Keep heart disease at bay
More than one in three adult women has some form of cardiovascular disease, according to the American Heart Association (AHA). And there is an overall increase in heart attacks among women about 10 years after menopause. You can challenge those stats with aerobic exercise. Here’s what the AHA recommends for overall heart health:
- At least 30 minutes of moderate-intensity aerobic activity (you’re sweating and it’s somewhat hard to hold a conversation): 5 days a week for a total of 150 minutes
- Alternatively, 25 minutes of vigorous aerobic activity (you’re working hard enough that chit-chatting is out of the question): 3 days a week for a total of 75 minutes
- Moderate- to high-intensity strength training: 2 days a week
- If you are managing high blood pressure and high cholesterol levels, the AHA recommends getting 40 minutes of moderate- to vigorous-intensity aerobic activity: 3 to 4 times each week
Bonus: These recommendations may also help lower your chances of developing other health problems, including diabetes, memory decline, and cancer.

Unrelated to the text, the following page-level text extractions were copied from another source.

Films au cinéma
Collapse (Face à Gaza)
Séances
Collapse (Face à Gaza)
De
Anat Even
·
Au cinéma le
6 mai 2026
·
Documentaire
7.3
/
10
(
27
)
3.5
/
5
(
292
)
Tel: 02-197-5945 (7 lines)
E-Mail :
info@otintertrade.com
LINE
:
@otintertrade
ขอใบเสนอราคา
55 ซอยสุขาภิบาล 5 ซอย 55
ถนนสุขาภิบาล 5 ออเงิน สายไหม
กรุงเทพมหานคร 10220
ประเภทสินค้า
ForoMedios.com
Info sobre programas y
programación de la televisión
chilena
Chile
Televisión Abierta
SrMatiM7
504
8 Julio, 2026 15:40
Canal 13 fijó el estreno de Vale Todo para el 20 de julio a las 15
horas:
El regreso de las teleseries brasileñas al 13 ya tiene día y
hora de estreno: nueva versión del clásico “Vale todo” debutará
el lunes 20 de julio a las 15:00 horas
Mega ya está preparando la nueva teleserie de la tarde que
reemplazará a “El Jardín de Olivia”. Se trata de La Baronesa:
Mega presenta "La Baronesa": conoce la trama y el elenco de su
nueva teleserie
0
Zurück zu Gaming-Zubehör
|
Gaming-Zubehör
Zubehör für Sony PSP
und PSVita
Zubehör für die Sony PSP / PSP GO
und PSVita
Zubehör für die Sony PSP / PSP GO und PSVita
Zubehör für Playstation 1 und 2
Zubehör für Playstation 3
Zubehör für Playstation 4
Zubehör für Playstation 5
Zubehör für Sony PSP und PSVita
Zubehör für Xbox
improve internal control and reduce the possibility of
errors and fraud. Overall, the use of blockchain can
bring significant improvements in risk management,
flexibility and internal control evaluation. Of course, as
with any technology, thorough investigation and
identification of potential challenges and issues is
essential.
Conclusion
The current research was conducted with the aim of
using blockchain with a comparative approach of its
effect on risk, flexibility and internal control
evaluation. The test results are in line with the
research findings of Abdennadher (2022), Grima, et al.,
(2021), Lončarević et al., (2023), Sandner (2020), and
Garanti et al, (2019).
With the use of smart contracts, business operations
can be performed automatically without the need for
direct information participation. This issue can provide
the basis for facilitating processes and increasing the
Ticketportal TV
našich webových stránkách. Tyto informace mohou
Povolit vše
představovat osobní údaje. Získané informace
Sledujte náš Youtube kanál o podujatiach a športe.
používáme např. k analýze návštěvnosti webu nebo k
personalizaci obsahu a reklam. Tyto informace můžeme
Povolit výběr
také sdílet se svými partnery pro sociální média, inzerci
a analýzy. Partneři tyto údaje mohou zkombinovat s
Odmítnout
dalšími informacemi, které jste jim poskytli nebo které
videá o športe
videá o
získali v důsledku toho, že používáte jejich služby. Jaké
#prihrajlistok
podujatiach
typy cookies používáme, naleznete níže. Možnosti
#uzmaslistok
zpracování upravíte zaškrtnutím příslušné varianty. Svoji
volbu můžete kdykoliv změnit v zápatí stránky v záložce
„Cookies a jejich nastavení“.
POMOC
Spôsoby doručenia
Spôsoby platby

Make everyday tasks easier
Everyone knows that if you want to compete in a 5K you need to run. But one thing that’s not so obvious is that if you want to continue to have an easy go of life’s more mundane daily tasks—things like rearranging your furniture, weeding the garden, or racing through an airport—you need to train your body accordingly. That’s where functional fitness comes in.
Sounds pretty technical, but functional fitness is really just a well-thought strength-training routine that teaches your major muscle groups to work together. Think about it this way: Banging out 50 crunches will do a lot for your waistline, but it’s not going to help you hike up three flights of stairs when your office elevator is out for maintenance. A functional fitness workout, on the other hand, will increase muscle strength, boost endurance, and improve coordination and balance. Ultimately, functional fitness workouts will help you bypass nagging aches and stiffness that are all too often the hallmarks of getting older.

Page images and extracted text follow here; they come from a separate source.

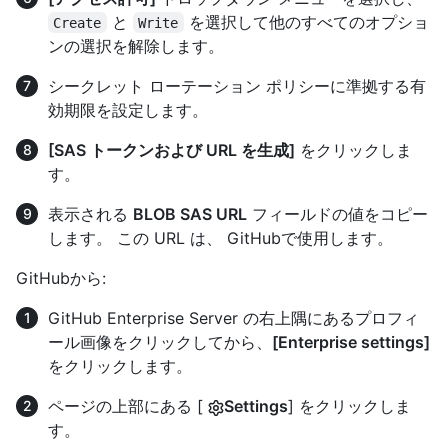
と
を選択して他のすべてのオプショ
Create
Write
ンの選択を解除します。
シークレット ローテーション ポリシーに準拠する有
効期限を設定します。
[SAS トークンおよび URL を生成]
をクリックしま
す。
表示される
BLOB SAS URL
フィールドの値をコピー
します。 この URL は、 GitHubで使用します。
GitHubから:
GitHub Enterprise Server の右上隅にあるプロフィ
ール画像をクリックしてから、
[Enterprise settings]
をクリックします。
ページの上部にある [
Settings
] をクリックしま
す。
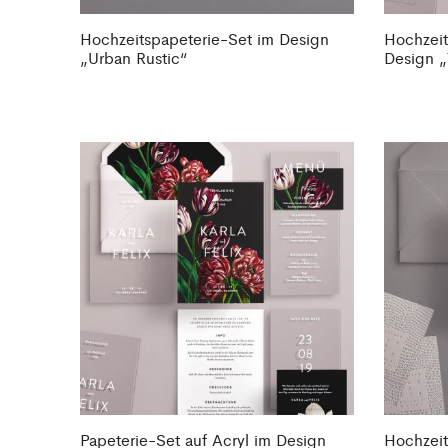
Hochzeitspapeterie-Set im Design
Hochzeit
„Urban Rustic“
Design „
Papeterie-Set auf Acryl im Design
Hochzeit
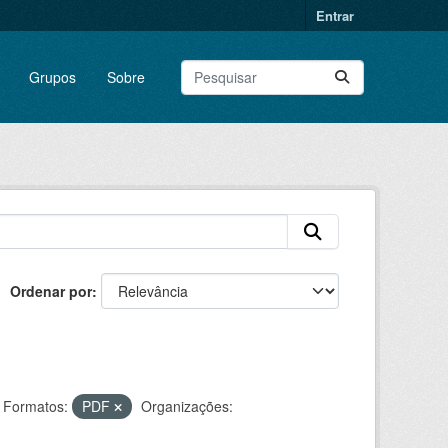
Entrar
Grupos
Sobre
Ordenar por
Formatos:
PDF
Organizações:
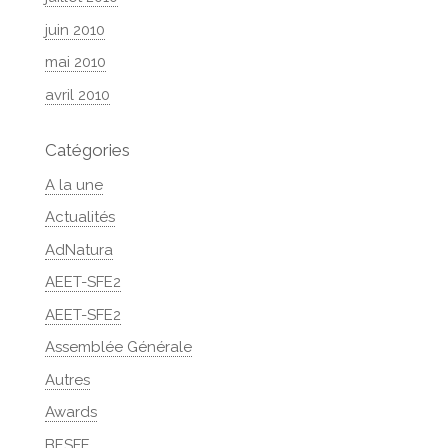
juin 2010
mai 2010
avril 2010
Catégories
A la une
Actualités
AdNatura
AEET-SFE2
AEET-SFE2
Assemblée Générale
Autres
Awards
BESFE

Unfortunately, even though the American College of Sports Medicine named functional fitness a top 10 trend for 2018, you’re not going to find “functional fitness” classes on any gym menu. Do your detective work and look for classes that emphasize building muscle fitness, flexibility, or balance, or that boast a head-to-toe workout. Barre classes, yoga, Pilates, and Tai chi are great examples. Not into the gym scene? Consider booking a couple of sessions with a certified personal trainer who can help you nail down basic moves to match your goals.
A few studios in Los Angeles have gotten the functional fitness memo. Perhaps soon, your city will have jumped on board, too.